IndiaMilkmenSleepingOnJob.jpg “Because Indian work rules protect government workers from layoffs, 300-odd former milk truck drivers show up at the Worli Dairy for work each morning just as they always did, then do nothing all day. To pass the time, the men do puzzles, yoga or just sleep off the hours. Once, they tried planting a garden.” Source of caption and photo: online version of the WSJ article quoted and cited above.

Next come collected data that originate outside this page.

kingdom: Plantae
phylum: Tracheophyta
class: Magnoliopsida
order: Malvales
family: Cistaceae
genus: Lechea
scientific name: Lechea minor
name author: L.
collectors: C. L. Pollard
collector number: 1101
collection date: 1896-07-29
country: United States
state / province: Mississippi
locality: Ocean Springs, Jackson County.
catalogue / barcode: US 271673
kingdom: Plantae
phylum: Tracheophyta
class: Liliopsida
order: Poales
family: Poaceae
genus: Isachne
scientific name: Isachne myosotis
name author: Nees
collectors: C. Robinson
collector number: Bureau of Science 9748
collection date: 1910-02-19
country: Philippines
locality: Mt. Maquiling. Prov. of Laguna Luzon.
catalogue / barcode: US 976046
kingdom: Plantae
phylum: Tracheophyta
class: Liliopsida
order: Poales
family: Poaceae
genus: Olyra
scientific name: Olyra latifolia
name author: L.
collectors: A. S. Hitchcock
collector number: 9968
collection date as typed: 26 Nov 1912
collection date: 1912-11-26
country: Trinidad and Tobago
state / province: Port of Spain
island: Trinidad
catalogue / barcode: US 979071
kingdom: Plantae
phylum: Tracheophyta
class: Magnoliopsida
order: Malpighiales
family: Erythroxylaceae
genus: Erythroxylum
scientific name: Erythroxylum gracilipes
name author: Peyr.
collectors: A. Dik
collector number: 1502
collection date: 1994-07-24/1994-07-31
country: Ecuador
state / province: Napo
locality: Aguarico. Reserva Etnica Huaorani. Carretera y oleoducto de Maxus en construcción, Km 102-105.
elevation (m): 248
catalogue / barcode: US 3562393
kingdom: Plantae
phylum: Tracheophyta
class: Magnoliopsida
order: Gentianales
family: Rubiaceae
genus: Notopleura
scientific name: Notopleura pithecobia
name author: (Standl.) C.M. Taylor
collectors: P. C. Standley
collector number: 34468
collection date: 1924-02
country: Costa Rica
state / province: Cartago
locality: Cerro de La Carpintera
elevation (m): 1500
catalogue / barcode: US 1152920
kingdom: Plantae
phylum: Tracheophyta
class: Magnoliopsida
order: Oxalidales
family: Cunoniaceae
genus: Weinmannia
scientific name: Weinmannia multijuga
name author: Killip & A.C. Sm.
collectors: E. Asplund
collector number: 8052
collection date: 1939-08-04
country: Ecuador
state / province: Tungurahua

Greenspan on Leapfrogging in India


(p. 316) India is fast becoming two entities: a rising kernal of world-class modernity within a historic culture that has been for the most part stagnating for generations.
This kernal of modernity appears to have largely leapfrogged the twentieth-century labor-intensive manuafacturing-for-export model embraced by China and the rest of East Asia.



Source:
Greenspan, Alan. The Age of Turbulence: Adventures in a New World Economic Flexibility. New York: Penguin Press, 2007.

The Free Market Works


The story quoted below tells how outsourcing high-tech jobs to India has bid up the salaries of high-tech Indian engineers, thereby reducing the appeal of further outsourcing. Marvelous how the market works!
Another lesson from the story applies to forecasting: mechanical extrapolation of current trends is inferior to prediction that takes account of predictable changes in prices (in this case, salaries).


(p. A15) Around the century’s turn, when U.S. companies first began flooding to India for its cheap labor, pundits warned that the subcontinent could increasingly rob the U.S. of high-end white-collar jobs. Debate was especially sharp in Silicon Valley, then in a slump, because India annually turns out nearly 500,000 engineering graduates.
. . .
Several years on, the forces of globalization are starting to even things out between the U.S. and India, in sophisticated technology work. As more U.S. tech companies poured in, they soaked up the pool of high-end engineers qualified to work at global companies, belying the notion of an unlimited supply of top Indian engineering talent. In a 2005 study, McKinsey & Co. estimated that just a quarter of India’s computer engineers had the language proficiency, cultural fit and practical skills to work at multinational companies.
The result is increasing competition for the most skilled Indian computer engineers and a narrowing U.S.-India gap in their compensation. India’s software-and-service association puts wage inflation in its industry at 10% to 15% a year. Some tech executives say it’s closer to 50%. In the U.S., wage inflation in the software sector is under 3%, according to Moody’s Economy.com.
Rafiq Dossani, a scholar at Stanford University’s Asia-Pacific Research Center who recently studied the Indian market, found that while most Indian technology workers’ wages remain low — an average $5,000 a year for a new engineer with little experience — the experienced engineers Silicon Valley companies covet can now cost $60,000 to $100,000 a year. “For the top-level talent, there’s an equalization,” he says.



For the full story, see:
Pui-Wing Tam and Jackie Range. “Second Thoughts: Some in Silicon Valley Begin to Sour on India; A Few Bring Jobs Back As Pay of Top Engineers In Bangalore Skyrockets.” Wall Street Journal (Tues., July 3, 2007): A1 & A15.